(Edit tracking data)
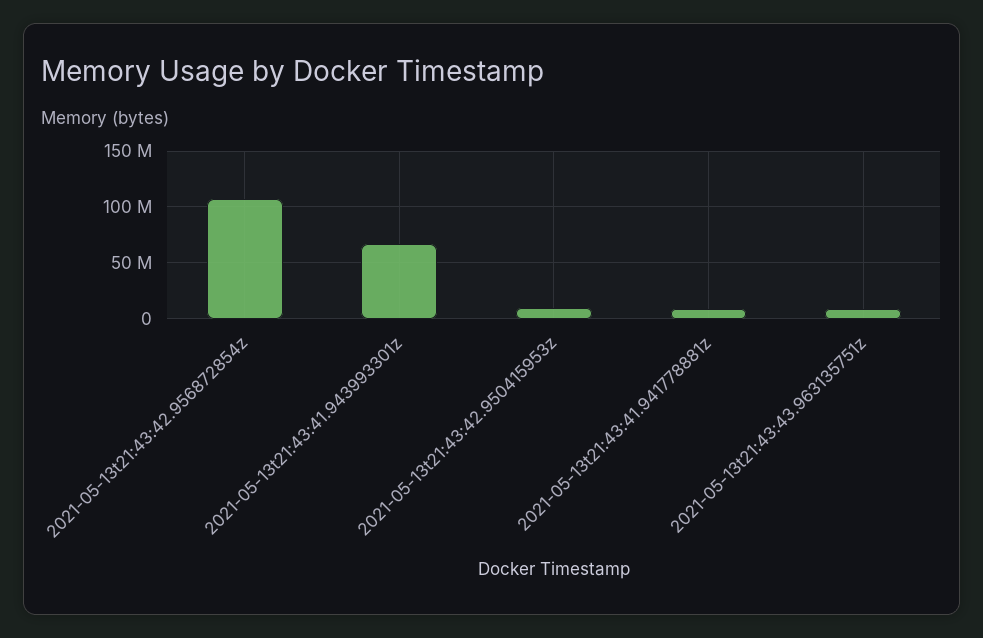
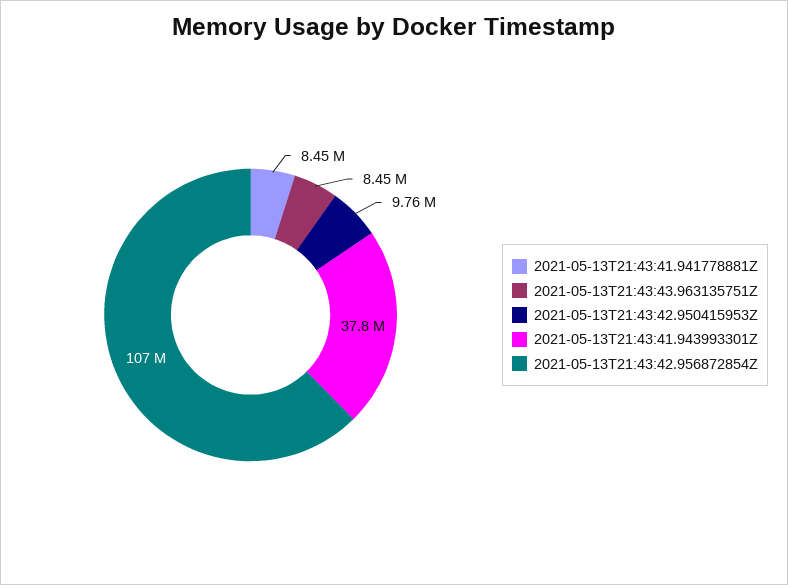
  {
    "2021-05-13t21:43:42.956872854z": 107000000,
-   "2021-05-13t21:43:41.943993301z": 70000000,
+   "2021-05-13t21:43:41.943993301z": 37800000,
    "2021-05-13t21:43:42.950415953z": 9760000,
    "2021-05-13t21:43:41.941778881z": 8450000,
    "2021-05-13t21:43:43.963135751z": 8450000
  }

Assigned task:
Every line above should be printed again word for word, without its pictures.

Task output:
  {
    "2021-05-13t21:43:42.956872854z": 107000000,
-   "2021-05-13t21:43:41.943993301z": 70000000,
+   "2021-05-13t21:43:41.943993301z": 37800000,
    "2021-05-13t21:43:42.950415953z": 9760000,
    "2021-05-13t21:43:41.941778881z": 8450000,
    "2021-05-13t21:43:43.963135751z": 8450000
  }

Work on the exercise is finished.